In this middle installment, Medfield College is having financial troubles.  The local gangster, A. J. Arno (Cesar Romero) has bought the college's mortgage with the hopes to foreclose so that he can turn the campus into a gambling casino.  Dean Higgins (Joe Flynn) doesn't have the money to meet the payment.  The only chance is the Forsythe Award, a $50,000 prize for the best contribution to the advancement of science.  Of course, Medfield doesn't stand a chance of winning.  That is until Dexter Riley, (Kurt Russell) stumbles upon an invisibility formula.  They think they have the prize money locked up, but when A. J. Arno steals the formula and uses it for evil purposes, their hopes go down the drain.  It's up to Dexter and the gang to get the formula back, capture Arno, and save the college.

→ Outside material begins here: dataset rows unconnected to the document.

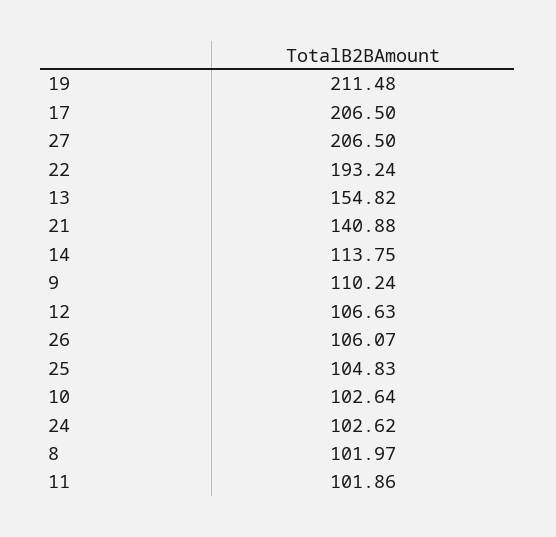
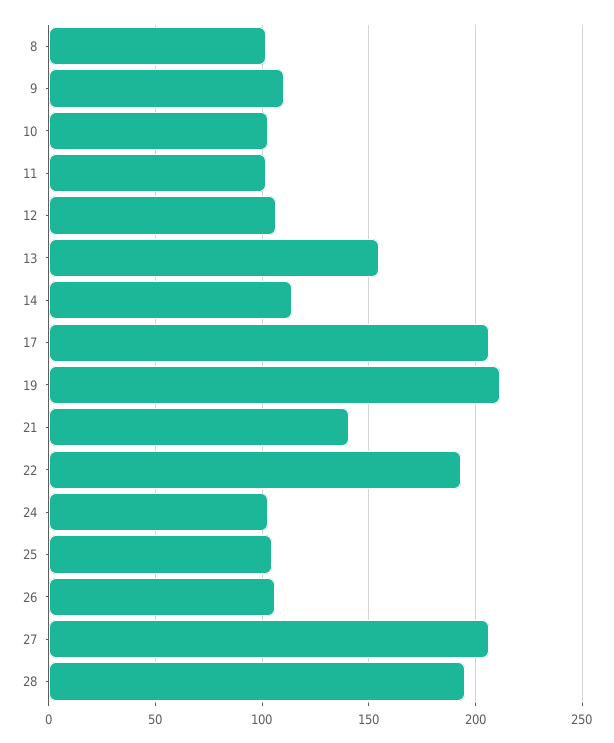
  {
    "19": 211.48,
    "17": 206.5,
    "27": 206.5,
    "22": 193.24,
    "13": 154.82,
    "21": 140.88,
    "14": 113.75,
    "9": 110.24,
    "12": 106.63,
    "26": 106.07,
    "25": 104.83,
    "10": 102.64,
    "24": 102.62,
    "8": 101.97,
-   "11": 101.86
+   "11": 101.86,
+   "28": 195
  }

This is a really fun movie for the whole family.  Yes the jokes are corny and can be seen coming from a mile away, but the movie has a certain innocence to it that is appealing.  Kurt Russell and Michael McGreevey, who plays Dexter's dopey pal Schuyler, both do a great job in their parts as the scheming college students.  But the star of the show, in my opinion, is Joe Flynn.  His portrayal of Dean Higgins is excellent.  The poor aggravated dean constantly looks like he is working on an ulcer.  He is the perfect foil for the fun loving kids.  Be sure to look for a young Ed Begley Jr. in a small part playing the honor student Druffle.

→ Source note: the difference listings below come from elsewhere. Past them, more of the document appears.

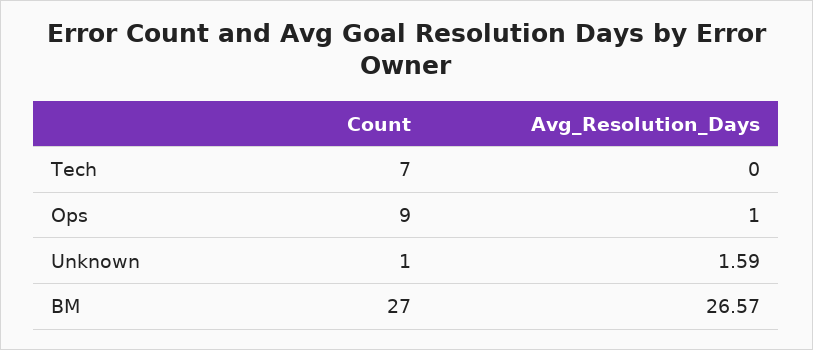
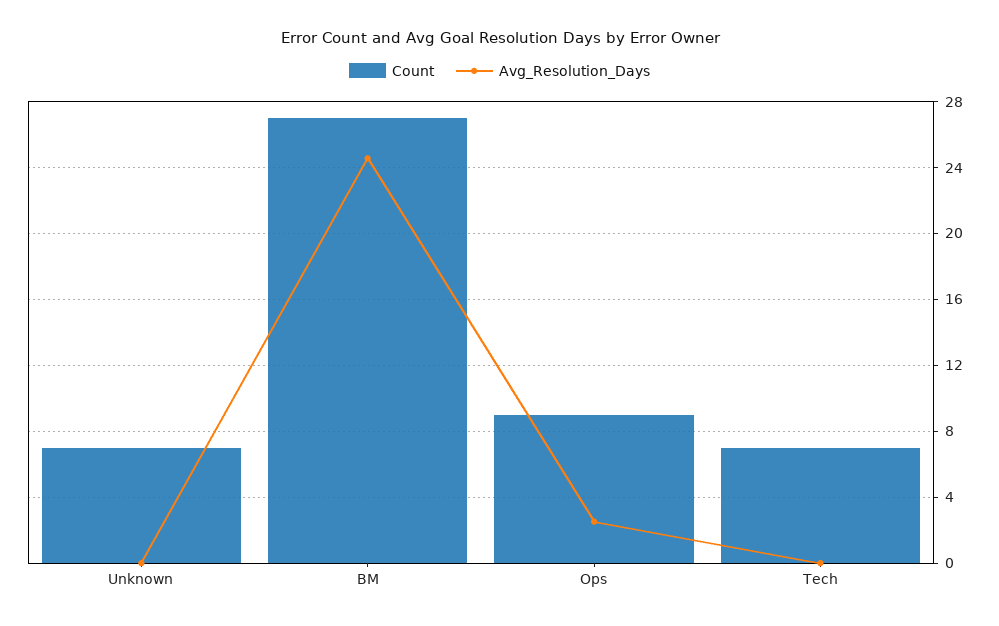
  {
    "Count": {
      "Tech": 7,
      "Ops": 9,
-     "Unknown": 1,
+     "Unknown": 7,
      "BM": 27
    },
    "Avg_Resolution_Days": {
      "Tech": 0,
-     "Ops": 1,
+     "Ops": 2.5,
-     "Unknown": 1.59,
+     "Unknown": 0,
-     "BM": 26.57
+     "BM": 24.5
    }
  }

There were some very funny parts to this movie.  The first golf game where Dexter lends an invisible hand to Dean Higgins had some good laughs in it, as did the second game where Dexter wasn't able to help.  The scene where Schuyler was demonstrating the invisibility formula, only without being invisible was the high point for my family though.  My two sons, aged 8 and 11, laughed and laughed, and the adults managed a snicker or two also.

While this movie isn't a great comedy classic, it is enjoyable and fun to watch.  It is not sappy, and there isn't any message that they are trying to teach the children.  This movie isn't trying to sell a line of action figures or trading cards.  It is just an hour and a half of entertainment that the kids will love and won't bore the adults in the household.

The DVD:



 

Audio:

The English two channel mono mix sounds good and appropriate for the movie.  There is not a lot of bass in the soundtrack but that is to be expected with a movie of this age.  This DVD also has captions for the hearing impaired in English, and subtitles in Spanish and French.

Video:

The anamorphically enhanced widescreen picture looks very good, much better than Disney's The Great Locomotive Chase DVD that was released at the same time.  There were some specks of dirt on the print, but there were relatively few.  The image had a good amount of detail, and the colors were superb.  There was some grain present, most noticeable in the darker scenes.  There were very few digital defects in the movie.  This is a good looking disc.

I was very happy that Disney released this movie in its original aspect ratio.  The first movie in this series, The Computer Wore Tennis Shoes, was only released in a pan and scan version, and I'm glad that Disney has decided to release the other two movies as they should be seen.

The Extras:

This is a barebones disc that doesn't include any extras.

Final Thoughts:

I really like all three of the Medfield College movies.  They are silly and stupid, but still a lot of fun.  It is too bad that movies like this are rarely made nowadays.  Disney gets kudos for presenting the movie in its original aspect ratio and finding a good print.  Households with younger children that are looking for a movie that everyone will enjoy should check this out.  A very strong recommendation.